Beneath this instruction is a listing; print exactly the lines in it starting at the line that contains "Features apply to" and going through the line that contains "Copilot in Excel".

**DATA PROVIDED**
-*-

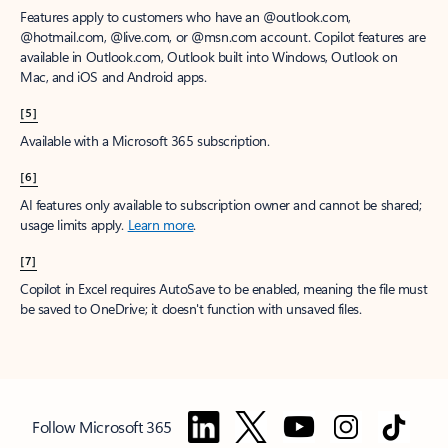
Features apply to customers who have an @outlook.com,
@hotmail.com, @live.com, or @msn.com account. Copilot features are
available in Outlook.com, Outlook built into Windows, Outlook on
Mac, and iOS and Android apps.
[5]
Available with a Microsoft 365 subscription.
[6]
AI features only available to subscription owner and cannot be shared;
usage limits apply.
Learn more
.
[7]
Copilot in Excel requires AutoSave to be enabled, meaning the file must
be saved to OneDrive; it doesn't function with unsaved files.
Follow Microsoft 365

-*-

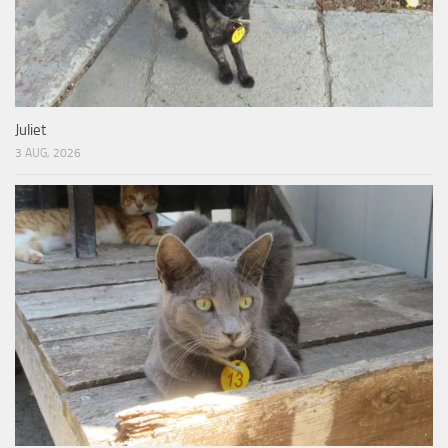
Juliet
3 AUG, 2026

-*-

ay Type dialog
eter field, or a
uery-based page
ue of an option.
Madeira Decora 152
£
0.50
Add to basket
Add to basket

-*-

**YOUR SOLUTION**
Features apply to customers who have an @outlook.com,
@hotmail.com, @live.com, or @msn.com account. Copilot features are
available in Outlook.com, Outlook built into Windows, Outlook on
Mac, and iOS and Android apps.
[5]
Available with a Microsoft 365 subscription.
[6]
AI features only available to subscription owner and cannot be shared;
usage limits apply.
Learn more
.
[7]
Copilot in Excel requires AutoSave to be enabled, meaning the file must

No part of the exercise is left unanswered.